§ **Work required**
If a line in the entries contains the string "thumb", include that line in your answer.

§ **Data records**
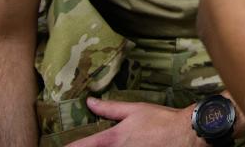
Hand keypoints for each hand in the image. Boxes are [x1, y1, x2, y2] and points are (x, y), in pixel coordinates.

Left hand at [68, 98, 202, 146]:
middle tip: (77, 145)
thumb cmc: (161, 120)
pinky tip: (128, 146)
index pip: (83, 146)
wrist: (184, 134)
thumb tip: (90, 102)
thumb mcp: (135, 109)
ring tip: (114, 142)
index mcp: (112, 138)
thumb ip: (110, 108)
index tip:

==

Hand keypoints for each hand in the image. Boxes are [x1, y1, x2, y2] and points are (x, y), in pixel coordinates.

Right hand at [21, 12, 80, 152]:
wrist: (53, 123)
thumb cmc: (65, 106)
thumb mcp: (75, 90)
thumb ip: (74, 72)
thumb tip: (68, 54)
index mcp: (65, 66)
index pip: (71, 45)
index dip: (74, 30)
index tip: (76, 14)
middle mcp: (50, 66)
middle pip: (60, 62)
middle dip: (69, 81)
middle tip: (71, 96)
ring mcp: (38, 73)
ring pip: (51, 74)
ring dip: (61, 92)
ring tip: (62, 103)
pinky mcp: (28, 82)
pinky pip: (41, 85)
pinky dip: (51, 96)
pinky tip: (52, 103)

§ **Answer section**
thumb cmc: (161, 120)
thumb tip: (90, 102)
thumb mcp: (135, 109)
thumb ip: (110, 108)
thumb cmc: (65, 106)
thumb mcp: (75, 90)
thumb ip: (74, 72)
thumb tip: (68, 54)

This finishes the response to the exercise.